#### [Task goal]
Write out every line of text in the material below in the order it appears, without changing any of it. Leave out the pictures.
[[ Data shown, beginning ]]
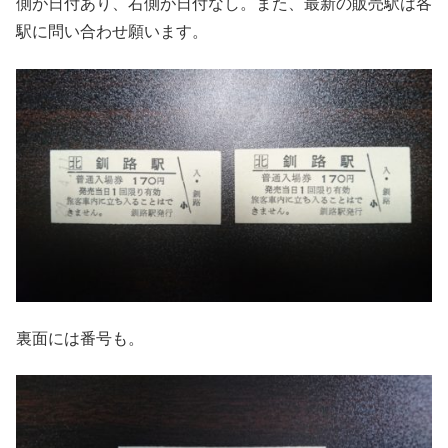
側が日付あり、右側が日付なし。また、最新の販売駅は各
駅に問い合わせ願います。
裏面には番号も。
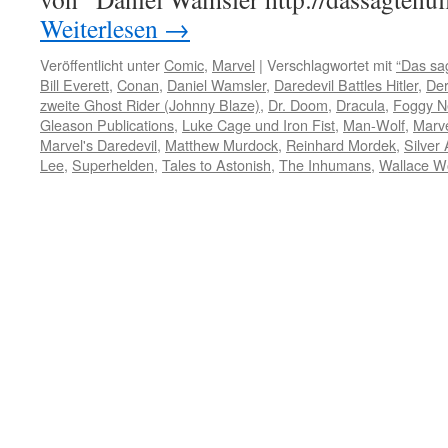
Weiterlesen
→
Veröffentlicht unter
Comic
,
Marvel
|
Verschlagwortet mit
“Das sag
Bill Everett
,
Conan
,
Daniel Wamsler
,
Daredevil Battles Hitler
,
Der
zweite Ghost Rider (Johnny Blaze)
,
Dr. Doom
,
Dracula
,
Foggy N
Gleason Publications
,
Luke Cage und Iron Fist
,
Man-Wolf
,
Marv
Marvel's Daredevil
,
Matthew Murdock
,
Reinhard Mordek
,
Silver
Lee
,
Superhelden
,
Tales to Astonish
,
The Inhumans
,
Wallace W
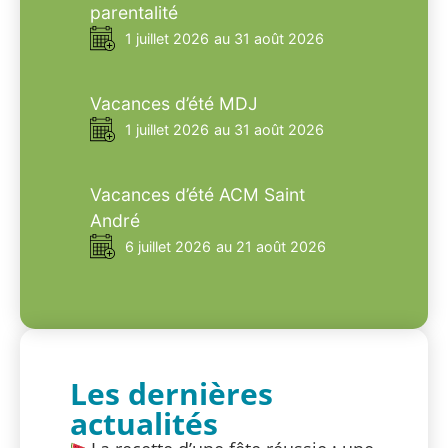
parentalité
1 juillet 2026
au 31 août 2026
Vacances d’été MDJ
1 juillet 2026
au 31 août 2026
Vacances d’été ACM Saint
André
6 juillet 2026
au 21 août 2026
Les dernières
actualités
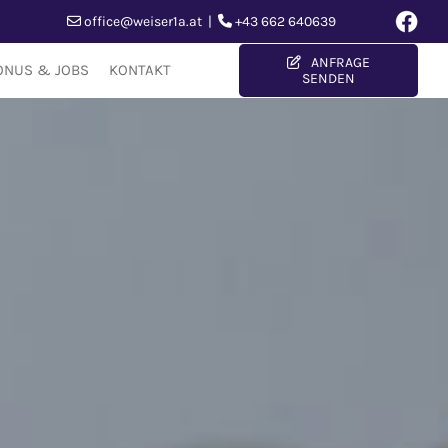
office@weiser1a.at
|
+43 662 640639


ANFRAGE
NUS & JOBS
KONTAKT
SENDEN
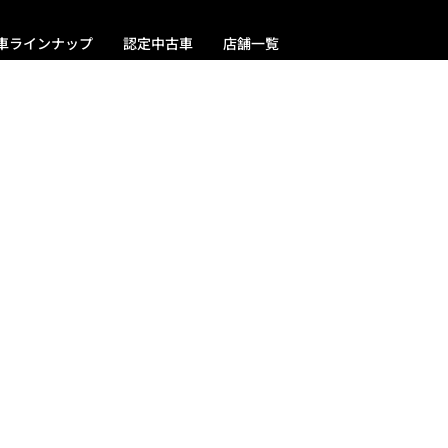
車ラインナップ
認定中古車
店舗一覧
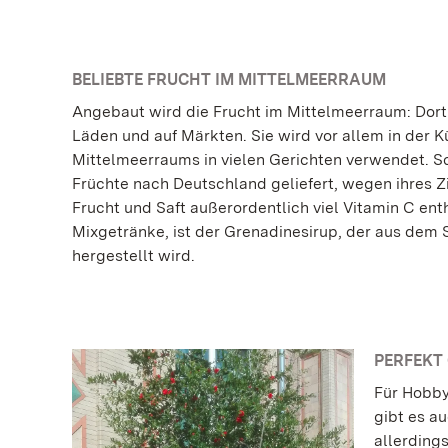
BELIEBTE FRUCHT IM MITTELMEERRAUM
Angebaut wird die Frucht im Mittelmeerraum: Dort 
Läden und auf Märkten. Sie wird vor allem in der K
Mittelmeerraums in vielen Gerichten verwendet. 
Früchte nach Deutschland geliefert, wegen ihres Z
Frucht und Saft außerordentlich viel Vitamin C enth
Mixgetränke, ist der Grenadinesirup, der aus dem 
hergestellt wird.
PERFEKT 
Für Hobby
gibt es a
allerding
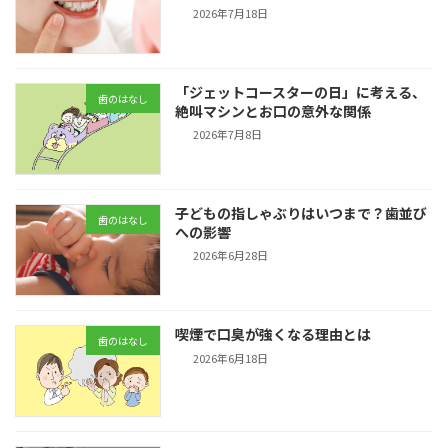
2026年7月18日
「ジェットコースターの日」に考える、
歯のはなし
絶叫マシンとお口の意外な関係
2026年7月8日
子どもの指しゃぶりはいつまで？歯並び
歯のはなし
への影響
2026年6月28日
喫煙で口臭が強くなる理由とは
歯のはなし
2026年6月18日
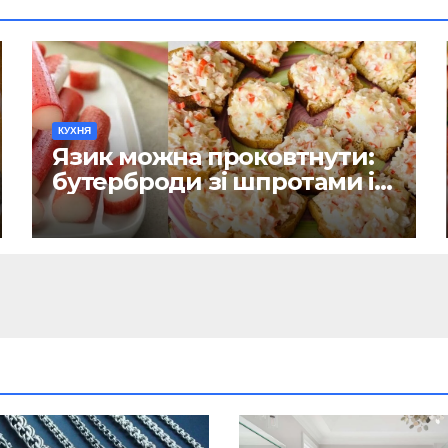
КУХНЯ
Язик можна проковтнути:
бутерброди зі шпротами і
крабовими паличками на
всі випадки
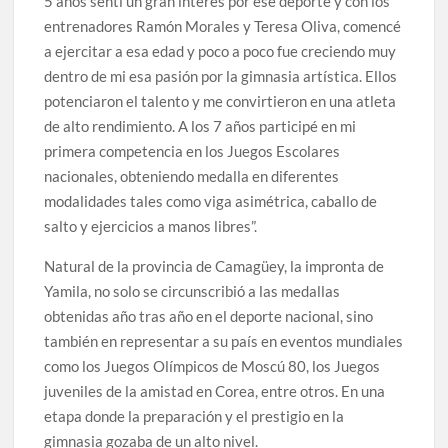
5 años sentí un gran interés por ese deporte y con los
entrenadores Ramón Morales y Teresa Oliva, comencé
a ejercitar a esa edad y poco a poco fue creciendo muy
dentro de mi esa pasión por la gimnasia artística. Ellos
potenciaron el talento y me convirtieron en una atleta
de alto rendimiento. A los 7 años participé en mi
primera competencia en los Juegos Escolares
nacionales, obteniendo medalla en diferentes
modalidades tales como viga asimétrica, caballo de
salto y ejercicios a manos libres”.
Natural de la provincia de Camagüey, la impronta de
Yamila, no solo se circunscribió a las medallas
obtenidas año tras año en el deporte nacional, sino
también en representar a su país en eventos mundiales
como los Juegos Olímpicos de Moscú 80, los Juegos
juveniles de la amistad en Corea, entre otros. En una
etapa donde la preparación y el prestigio en la
gimnasia gozaba de un alto nivel.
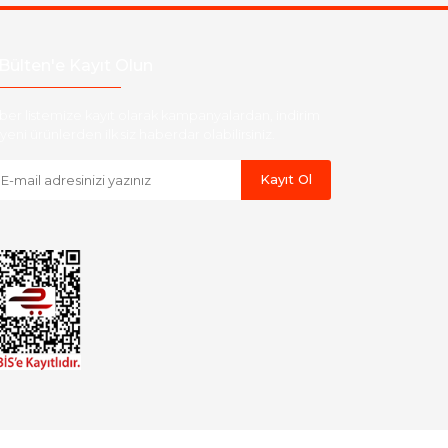
Bülten'e Kayıt Olun
ber listemize kayıt olarak kampanyalardan, indirim
yeni ürünlerden ilk siz haberdar olabilirsiniz.
Kayıt Ol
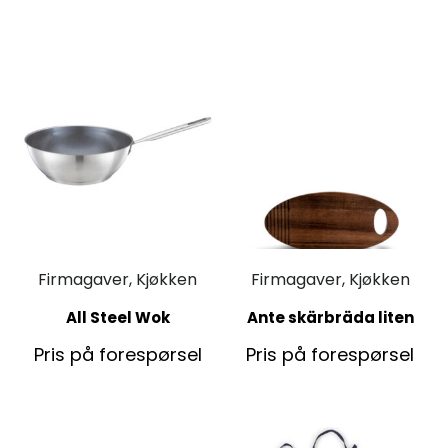
Firmagaver, Kjøkken
Firmagaver, Kjøkken
All Steel Wok
Ante skärbräda liten
Pris på forespørsel
Pris på forespørsel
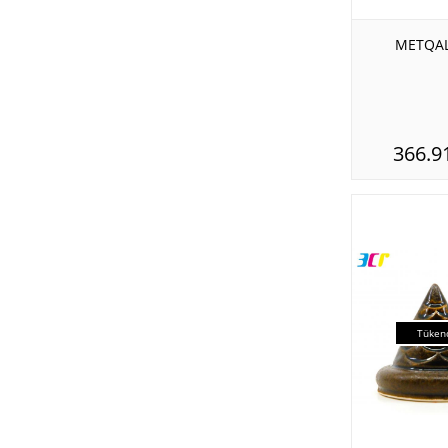
METQAL
366.9
Tüken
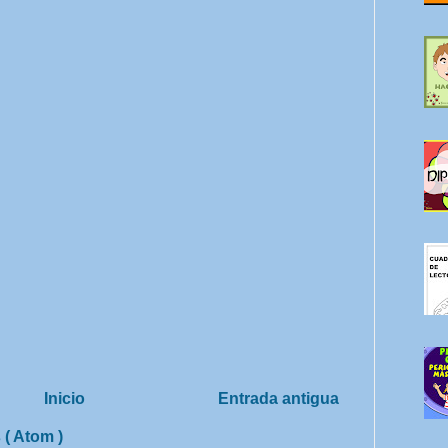
Inicio
Entrada antigua
 ( Atom )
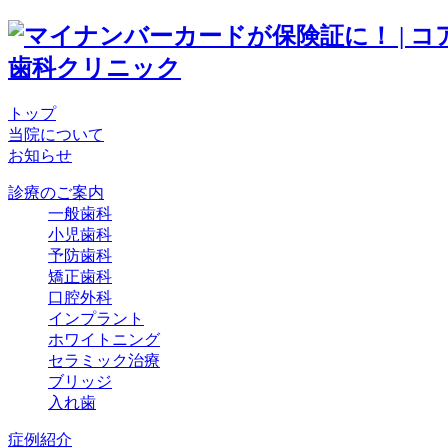
トップ
当院について
お知らせ
診療のご案内
一般歯科
小児歯科
予防歯科
矯正歯科
口腔外科
インプラント
ホワイトニング
セラミック治療
ブリッジ
入れ歯
症例紹介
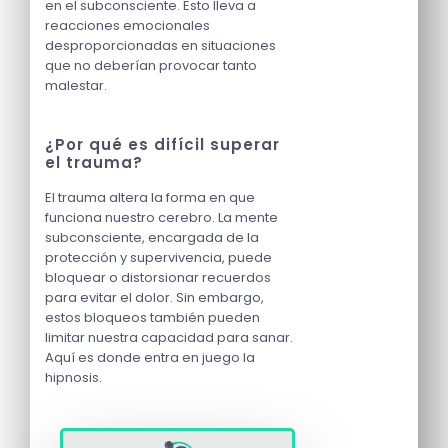
en el subconsciente. Esto lleva a
reacciones emocionales
desproporcionadas en situaciones
que no deberían provocar tanto
malestar.
¿Por qué es difícil superar
el trauma?
El trauma altera la forma en que
funciona nuestro cerebro. La mente
subconsciente, encargada de la
protección y supervivencia, puede
bloquear o distorsionar recuerdos
para evitar el dolor. Sin embargo,
estos bloqueos también pueden
limitar nuestra capacidad para sanar.
Aquí es donde entra en juego la
hipnosis.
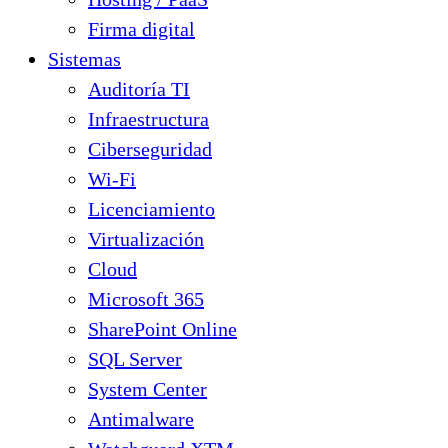
Firma digital
Sistemas
Auditoría TI
Infraestructura
Ciberseguridad
Wi-Fi
Licenciamiento
Virtualización
Cloud
Microsoft 365
SharePoint Online
SQL Server
System Center
Antimalware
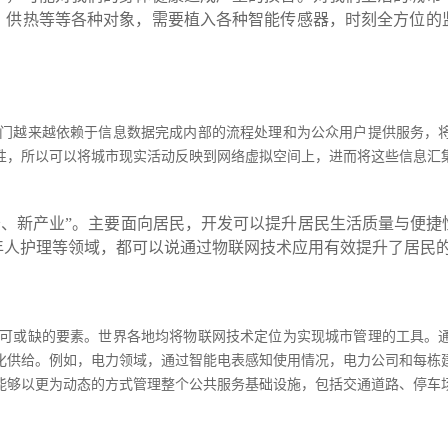
，供热等等各种对象，需要植入各种智能传感器，时刻全方位的
门越来越依赖于信息数据完成内部的流程处理和为公众用户提供服务，
性，所以可以将城市现实活动反映到网络虚拟空间上，进而将这些信息汇
务、新产业”。主要面向居民，开发可以提升居民生活质量与便
年人护理等领域，都可以说通过物联网技术应用有效提升了居民
可或缺的要素。世界各地均将物联网技术定位为实现城市管理的工具。
化供给。例如，电力领域，通过智能电表感知使用情况，电力公司和每栋
能够以更为动态的方式管理整个公共服务基础设施，包括交通道路、停车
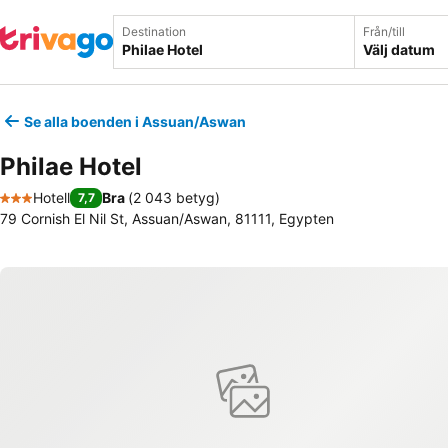
Destination
Från/till
Välj datum
Se alla boenden i Assuan/Aswan
Philae Hotel
Hotell
Bra
(
2 043 betyg
)
7,7
3 Stjärnor
79 Cornish El Nil St, Assuan/Aswan, 81111, Egypten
[[ Data shown, end ]]
#### [Answer to this problem]
側が日付あり、右側が日付なし。また、最新の販売駅は各
駅に問い合わせ願います。
裏面には番号も。
Weiterlesen
→
Veröffentlicht unter
Comic
,
Marvel
|
Verschlagwortet mit
“Das sag
Bill Everett
,
Conan
,
Daniel Wamsler
,
Daredevil Battles Hitler
,
Der
zweite Ghost Rider (Johnny Blaze)
,
Dr. Doom
,
Dracula
,
Foggy N
Gleason Publications
,
Luke Cage und Iron Fist
,
Man-Wolf
,
Marv
Marvel's Daredevil
,
Matthew Murdock
,
Reinhard Mordek
,
Silver
Lee
,
Superhelden
,
Tales to Astonish
,
The Inhumans
,
Wallace W
parentalité
1 juillet 2026
au 31 août 2026
Vacances d’été MDJ
1 juillet 2026
au 31 août 2026
Vacances d’été ACM Saint
André
6 juillet 2026
au 21 août 2026
Les dernières
actualités
office@weiser1a.at
|
+43 662 640639


ANFRAGE
NUS & JOBS
KONTAKT
SENDEN
車ラインナップ
認定中古車
店舗一覧
BELIEBTE FRUCHT IM MITTELMEERRAUM
Angebaut wird die Frucht im Mittelmeerraum: Dort 
Läden und auf Märkten. Sie wird vor allem in der K
Mittelmeerraums in vielen Gerichten verwendet. 
Früchte nach Deutschland geliefert, wegen ihres Z
Frucht und Saft außerordentlich viel Vitamin C enth
Mixgetränke, ist der Grenadinesirup, der aus dem 
hergestellt wird.
PERFEKT 
Für Hobby
gibt es a
allerding
2026年7月18日
「ジェットコースターの日」に考える、
歯のはなし
絶叫マシンとお口の意外な関係
2026年7月8日
子どもの指しゃぶりはいつまで？歯並び
歯のはなし
への影響
2026年6月28日
喫煙で口臭が強くなる理由とは
歯のはなし
2026年6月18日
КУХНЯ
Язик можна проковтнути:
бутерброди зі шпротами і
крабовими паличками на
всі випадки
5 años sentí un gran interés por ese deporte y con los
entrenadores Ramón Morales y Teresa Oliva, comencé
a ejercitar a esa edad y poco a poco fue creciendo muy
dentro de mi esa pasión por la gimnasia artística. Ellos
potenciaron el talento y me convirtieron en una atleta
de alto rendimiento. A los 7 años participé en mi
primera competencia en los Juegos Escolares
nacionales, obteniendo medalla en diferentes
modalidades tales como viga asimétrica, caballo de
salto y ejercicios a manos libres”.
Natural de la provincia de Camagüey, la impronta de
Yamila, no solo se circunscribió a las medallas
obtenidas año tras año en el deporte nacional, sino
también en representar a su país en eventos mundiales
como los Juegos Olímpicos de Moscú 80, los Juegos
juveniles de la amistad en Corea, entre otros. En una
etapa donde la preparación y el prestigio en la
gimnasia gozaba de un alto nivel.
Bülten'e Kayıt Olun
ber listemize kayıt olarak kampanyalardan, indirim
yeni ürünlerden ilk siz haberdar olabilirsiniz.
Kayıt Ol
Firmagaver, Kjøkken
Firmagaver, Kjøkken
All Steel Wok
Ante skärbräda liten
Pris på forespørsel
Pris på forespørsel
METQAL
366.9
Tüken
Inicio
Entrada antigua
 ( Atom )
トップ
当院について
お知らせ
診療のご案内
一般歯科
小児歯科
予防歯科
矯正歯科
口腔外科
インプラント
ホワイトニング
セラミック治療
ブリッジ
入れ歯
症例紹介
en el subconsciente. Esto lleva a
reacciones emocionales
desproporcionadas en situaciones
que no deberían provocar tanto
malestar.
¿Por qué es difícil superar
el trauma?
El trauma altera la forma en que
funciona nuestro cerebro. La mente
subconsciente, encargada de la
protección y supervivencia, puede
bloquear o distorsionar recuerdos
para evitar el dolor. Sin embargo,
estos bloqueos también pueden
limitar nuestra capacidad para sanar.
Aquí es donde entra en juego la
hipnosis.
Firma digital
Sistemas
Auditoría TI
Infraestructura
Ciberseguridad
Wi-Fi
Licenciamiento
Virtualización
Cloud
Microsoft 365
SharePoint Online
SQL Server
System Center
Antimalware
，供热等等各种对象，需要植入各种智能传感器，时刻全方位的
门越来越依赖于信息数据完成内部的流程处理和为公众用户提供服务，
性，所以可以将城市现实活动反映到网络虚拟空间上，进而将这些信息汇
务、新产业”。主要面向居民，开发可以提升居民生活质量与便
年人护理等领域，都可以说通过物联网技术应用有效提升了居民
可或缺的要素。世界各地均将物联网技术定位为实现城市管理的工具。
化供给。例如，电力领域，通过智能电表感知使用情况，电力公司和每栋
能够以更为动态的方式管理整个公共服务基础设施，包括交通道路、停车
Destination
Från/till
Välj datum
Se alla boenden i Assuan/Aswan
Philae Hotel
Hotell
Bra
(
2 043 betyg
)
7,7
3 Stjärnor
79 Cornish El Nil St, Assuan/Aswan, 81111, Egypten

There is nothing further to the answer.